Thank you Max. I will try my first attempt in few days and will post the photos....Happy Grilling!


----------



## chemmutk (Feb 12, 2016)

*Finally its done !!!*

Firstly, Lemme thank Dennis, dledmo ,bbquzz and Max for helping me with the basics. I cooked "Chicken Al-Faham" ( arabic recipe) for 8 members. chicken was cooked perfectly. But few breast pieces were dried out inside.I think i had overcooked some of them. It took me almost 1 hour ( after 30 minutes i flipped the side ). Starting the charcoal fire was horrible.The 45 coconut briquettes (a one full medium size chimney )took almost 50 minutes to lit till the top. On First attempt, after 10 minutes the smoke went off, then i have to fire some extra newspaper. While grilling , majority of briquettes got fully covered in ashes and the fire went out. Morning i checked the ashes and it was kind of sandy. Not that grey colored ashes. Anyways i managed to get it done . Ate with Kuboos and Hummus ( Arabic bread and chickpea dip). i wish i could have invited You all .... I am sharing the photos down below.... Your valuable comments are welcomed.


----------



## Dennis in MN (Feb 12, 2016)

I'm glad it worked out for you. I think that it is very easy to over cook chicken breast. I don't do them often, because the leg and thigh (sold here as hind quarters) can be purchased so inexpensively, and my family prefers dark meat. One of our favorite cuisines to prepare and eat is Persian. Grilled lamb kebabs, Basmati rice, and grilled tomato. We don't think it gets any better!


----------



## bbquzz (Feb 14, 2016)

Sounds like you and your guests enjoyed the meal so your job is done Make some notes mental or written and your ready for your second cook. I'm old and forgetful so I have to write down how I would do a cook differently


----------



## Max1 (Feb 16, 2016)

May want to cut down on the charcoal a bit, looks like you had a bunch there. You really only need about half of that. Other than that good cook. 

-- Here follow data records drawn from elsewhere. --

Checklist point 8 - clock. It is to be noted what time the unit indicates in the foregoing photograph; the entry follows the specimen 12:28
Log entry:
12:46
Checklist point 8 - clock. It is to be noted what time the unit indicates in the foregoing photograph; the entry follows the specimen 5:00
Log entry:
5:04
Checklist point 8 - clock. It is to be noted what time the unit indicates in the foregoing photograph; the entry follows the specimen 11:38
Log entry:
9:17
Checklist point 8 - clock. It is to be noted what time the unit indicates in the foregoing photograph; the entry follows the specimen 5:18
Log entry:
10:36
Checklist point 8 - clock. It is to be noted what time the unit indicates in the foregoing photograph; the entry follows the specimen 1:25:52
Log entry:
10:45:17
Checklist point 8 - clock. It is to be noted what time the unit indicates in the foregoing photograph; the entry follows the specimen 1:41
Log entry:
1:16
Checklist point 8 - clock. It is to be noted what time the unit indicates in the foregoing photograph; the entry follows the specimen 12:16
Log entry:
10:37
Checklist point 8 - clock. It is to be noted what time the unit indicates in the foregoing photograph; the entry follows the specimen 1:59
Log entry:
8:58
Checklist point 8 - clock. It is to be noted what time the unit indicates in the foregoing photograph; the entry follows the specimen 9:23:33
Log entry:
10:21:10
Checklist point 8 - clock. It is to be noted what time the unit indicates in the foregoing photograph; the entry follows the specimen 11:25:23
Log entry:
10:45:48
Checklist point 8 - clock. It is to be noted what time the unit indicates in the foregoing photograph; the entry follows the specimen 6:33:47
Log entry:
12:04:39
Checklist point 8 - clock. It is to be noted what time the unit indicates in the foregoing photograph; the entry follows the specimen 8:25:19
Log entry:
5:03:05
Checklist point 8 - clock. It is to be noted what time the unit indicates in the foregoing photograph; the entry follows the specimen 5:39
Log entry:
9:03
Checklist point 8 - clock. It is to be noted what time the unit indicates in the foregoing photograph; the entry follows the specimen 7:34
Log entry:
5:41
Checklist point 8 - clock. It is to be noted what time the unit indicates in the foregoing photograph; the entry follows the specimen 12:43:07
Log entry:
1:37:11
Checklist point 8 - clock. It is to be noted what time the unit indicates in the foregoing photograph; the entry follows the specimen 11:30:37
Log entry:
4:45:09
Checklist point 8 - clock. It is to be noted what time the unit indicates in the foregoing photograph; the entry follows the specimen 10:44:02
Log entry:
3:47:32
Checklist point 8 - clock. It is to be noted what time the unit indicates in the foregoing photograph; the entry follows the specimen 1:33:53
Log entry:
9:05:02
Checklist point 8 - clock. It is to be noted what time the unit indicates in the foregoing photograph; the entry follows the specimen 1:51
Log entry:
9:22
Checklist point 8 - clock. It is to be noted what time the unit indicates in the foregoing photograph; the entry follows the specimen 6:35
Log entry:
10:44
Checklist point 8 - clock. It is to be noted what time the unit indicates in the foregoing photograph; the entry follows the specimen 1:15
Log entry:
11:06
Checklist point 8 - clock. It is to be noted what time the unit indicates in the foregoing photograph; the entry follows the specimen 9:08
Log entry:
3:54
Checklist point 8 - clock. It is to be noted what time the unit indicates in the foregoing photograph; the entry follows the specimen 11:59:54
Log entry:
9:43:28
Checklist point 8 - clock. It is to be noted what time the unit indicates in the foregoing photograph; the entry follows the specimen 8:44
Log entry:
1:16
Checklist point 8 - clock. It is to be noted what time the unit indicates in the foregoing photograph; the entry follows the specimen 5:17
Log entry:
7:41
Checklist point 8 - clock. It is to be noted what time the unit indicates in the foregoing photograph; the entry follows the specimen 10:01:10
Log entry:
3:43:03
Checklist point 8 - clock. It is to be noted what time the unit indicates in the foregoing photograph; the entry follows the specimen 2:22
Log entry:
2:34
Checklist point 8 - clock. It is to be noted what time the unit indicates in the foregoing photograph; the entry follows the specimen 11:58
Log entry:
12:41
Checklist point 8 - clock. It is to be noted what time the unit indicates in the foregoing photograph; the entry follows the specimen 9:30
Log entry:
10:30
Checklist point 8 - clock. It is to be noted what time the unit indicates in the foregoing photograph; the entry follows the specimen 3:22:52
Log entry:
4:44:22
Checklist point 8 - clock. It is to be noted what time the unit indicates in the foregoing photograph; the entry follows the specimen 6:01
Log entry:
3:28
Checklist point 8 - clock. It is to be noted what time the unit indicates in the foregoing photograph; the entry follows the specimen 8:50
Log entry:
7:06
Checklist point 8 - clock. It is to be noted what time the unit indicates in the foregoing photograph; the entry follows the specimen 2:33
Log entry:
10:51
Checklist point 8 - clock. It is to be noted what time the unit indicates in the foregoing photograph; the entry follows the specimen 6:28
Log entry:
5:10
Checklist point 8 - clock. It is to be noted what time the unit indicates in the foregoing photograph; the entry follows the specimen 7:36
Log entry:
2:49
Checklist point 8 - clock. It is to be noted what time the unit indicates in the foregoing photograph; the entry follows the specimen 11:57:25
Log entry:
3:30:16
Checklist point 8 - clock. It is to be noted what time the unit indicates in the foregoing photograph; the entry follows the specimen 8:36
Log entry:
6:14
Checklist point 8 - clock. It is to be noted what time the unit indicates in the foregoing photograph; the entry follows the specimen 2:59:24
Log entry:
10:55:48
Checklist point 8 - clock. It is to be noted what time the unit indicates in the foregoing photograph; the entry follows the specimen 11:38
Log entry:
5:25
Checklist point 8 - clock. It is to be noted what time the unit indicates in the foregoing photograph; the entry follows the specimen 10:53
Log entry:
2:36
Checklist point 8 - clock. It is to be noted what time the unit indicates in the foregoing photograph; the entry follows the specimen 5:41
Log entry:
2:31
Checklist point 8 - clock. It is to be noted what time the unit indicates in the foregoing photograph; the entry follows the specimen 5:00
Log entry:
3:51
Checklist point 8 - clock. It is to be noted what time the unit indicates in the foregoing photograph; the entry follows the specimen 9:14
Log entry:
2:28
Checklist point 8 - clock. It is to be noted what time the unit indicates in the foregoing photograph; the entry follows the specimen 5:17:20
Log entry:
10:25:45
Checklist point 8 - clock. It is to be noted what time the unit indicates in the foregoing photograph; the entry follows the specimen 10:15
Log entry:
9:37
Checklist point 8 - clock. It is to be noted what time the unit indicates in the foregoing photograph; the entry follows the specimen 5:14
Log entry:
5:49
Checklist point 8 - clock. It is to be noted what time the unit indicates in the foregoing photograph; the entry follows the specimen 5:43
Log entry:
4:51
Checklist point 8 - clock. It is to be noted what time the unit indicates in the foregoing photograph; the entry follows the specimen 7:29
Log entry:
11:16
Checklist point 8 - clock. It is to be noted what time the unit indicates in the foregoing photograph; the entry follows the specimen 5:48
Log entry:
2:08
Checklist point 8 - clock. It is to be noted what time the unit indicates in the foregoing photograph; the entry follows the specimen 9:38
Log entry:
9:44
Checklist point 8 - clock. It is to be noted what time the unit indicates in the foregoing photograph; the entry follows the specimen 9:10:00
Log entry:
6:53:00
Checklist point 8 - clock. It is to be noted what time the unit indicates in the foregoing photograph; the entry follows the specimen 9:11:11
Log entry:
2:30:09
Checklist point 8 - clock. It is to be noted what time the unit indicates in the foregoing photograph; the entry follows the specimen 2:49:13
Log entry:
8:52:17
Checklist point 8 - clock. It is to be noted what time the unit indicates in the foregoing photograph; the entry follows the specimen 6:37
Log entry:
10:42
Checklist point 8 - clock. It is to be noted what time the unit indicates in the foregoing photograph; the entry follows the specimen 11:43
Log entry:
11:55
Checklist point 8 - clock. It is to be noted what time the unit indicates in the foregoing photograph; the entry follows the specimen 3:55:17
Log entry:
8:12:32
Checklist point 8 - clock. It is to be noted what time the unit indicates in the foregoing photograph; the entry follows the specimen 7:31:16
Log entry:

I have a buddy that lives with me, when he moved in, I told him feel free to use my charcoal grill. After a while I noticed all my charcoal was disappearing (I have about 30 bags of Kingsford at any specific time.) Then I saw what he was doing, I went ballistic..... He was using about a quarter of a bag to use in a 14" Smokey Joe, for one steak mind you. He thinks you have to have the charcoal right up under the grate, and a whole shit load to create a hot fire. Little did he know he was smothering his own fire out because there was no air flow, not to mention WASTING my charcoal, that he did not pay for. Moral of the story, learn what is a good amount of charcoal through trial and error. And always when using someone else's charcoal get them more, at which I am still waiting for.


----------